"Bonne réponse de Jean-Jacques Peroni". Les auditeurs de l'émission "Les Grosses Têtes" n'entendront plus cette phrase presque culte de Laurent Ruquier. Véritable pilier de l'émission et présent depuis 23 ans, Jean-Jacques Peroni sera donc privé d'antenne. L'humoriste de 68 ans a confirmé l'information à nos confrères de Puremedias. Cette décision fait suite à une interview qu'a donnée Peroni à Non Stop People ce jeudi 1er avril.

Dans cette dernière, il s'estimait victime de censure. Il avait notamment avoué "s'emmerder un peu durant l'émission" tout en confessant que les "gens de l'émission ne l'intéressent pas".

Recruté par Philippe Bouvard en 1998, il n'a pas eu que des mots tendres envers la chaîne RTL et Laurent Ruquier. "Comme on est sous la botte à la kommandantur bien pensante, je m'emmerde. J'arrive, je mets les pieds sous la table, je fais le con et je me tire tout de suite après." Avant ensuite d'expliquer: "On est censuré par la bien-pensance et la moraline. Il y a de l'autocensure. Je raconte une blague. Et Laurent Ruquier me dit 'celle-là, on va la couper'. Comme je dis, on n'est pas à France Inter ici, merde !"

Suite à sa mise à l'écart, il a assumé ses déclarations. "Je m'en fous d'avoir été viré. Complètement. Je n'ai aucun regret concernant mes propos. Ce n'est plus la même radio. Depuis que M6 a racheté, ce n'est plus RTL. Ce n'est plus la rue Bayard.

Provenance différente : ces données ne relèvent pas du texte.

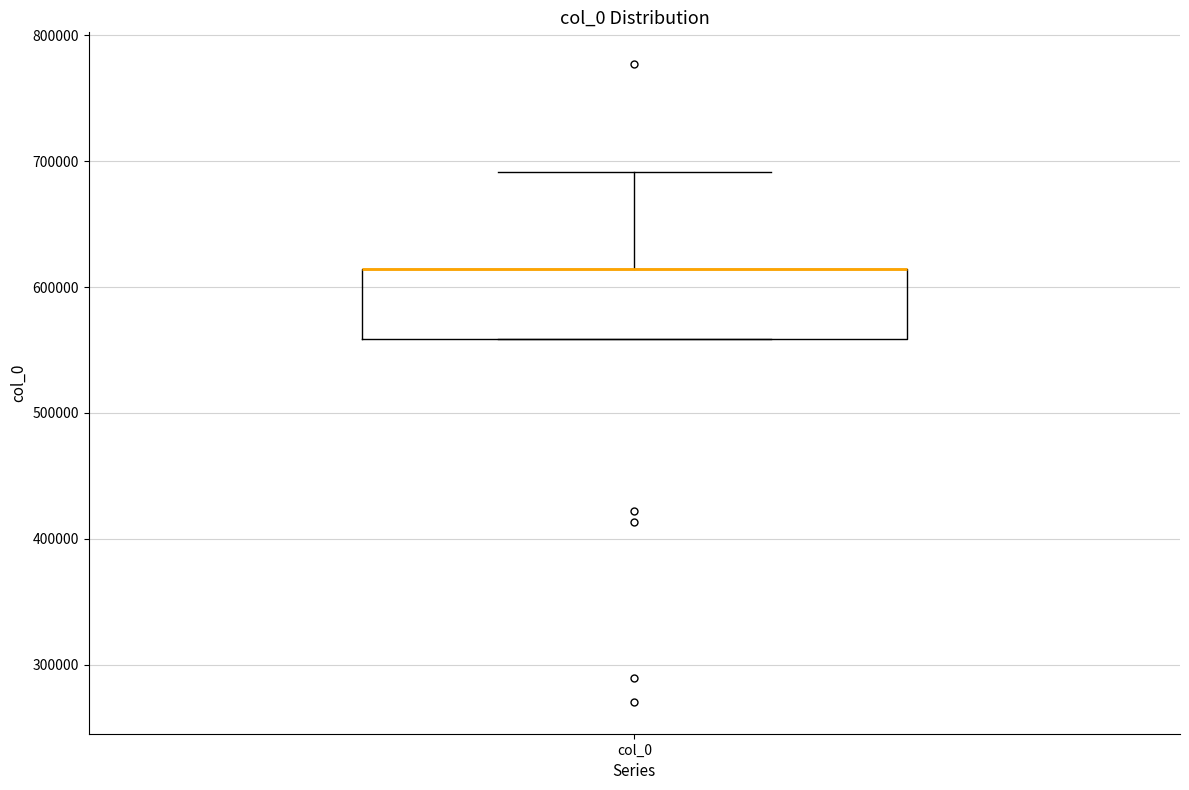

Where is the lower edge of the box for col_0 on the y-axis? The values are not printed on the chart, so give them approximately, as read against the axis.

560000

Il n'y a plus rien à en dire." Tout en expliquant que Laurent Ruquier n'est pas lié à son licenciement. "Ce n'est pas du tout lui. J'ai beaucoup de respect pour Laurent Ruquier. On ne peut pas dire ce qu'on veut. C'est la muselière. Moi, la muselière, je l'arrache."

L'animateur a également réagi après la privation d'antenne de Peroni. Et selon lui, ce qu'il raconte n'est pas tout à fait la réalité. "On n’a pas écarté Jean-Jacques. Manifestement, c’est lui qui a eu envie d’arrêter", a-t-il commencé pour le journal Le Parisien. "Il aurait été là la semaine prochaine comme d’habitude, s’il n’avait pas annoncé lui-même qu’il s’en allait. C’est triste et bien dommage."

L'homme de média qui travaille également pour le service public a également tenu à défendre son émission. "Il existe un formidable espace de liberté aux Grosses Têtes. On fait attention à ne pas faire de provocation, de dire des choses diffamatoires, tout comme dans d’autres émissions. Quand des blagues peuvent être racistes ou homophobes au premier ou au 12e degré, oui je les coupe ! On me le reprocherait si je les laissais passer."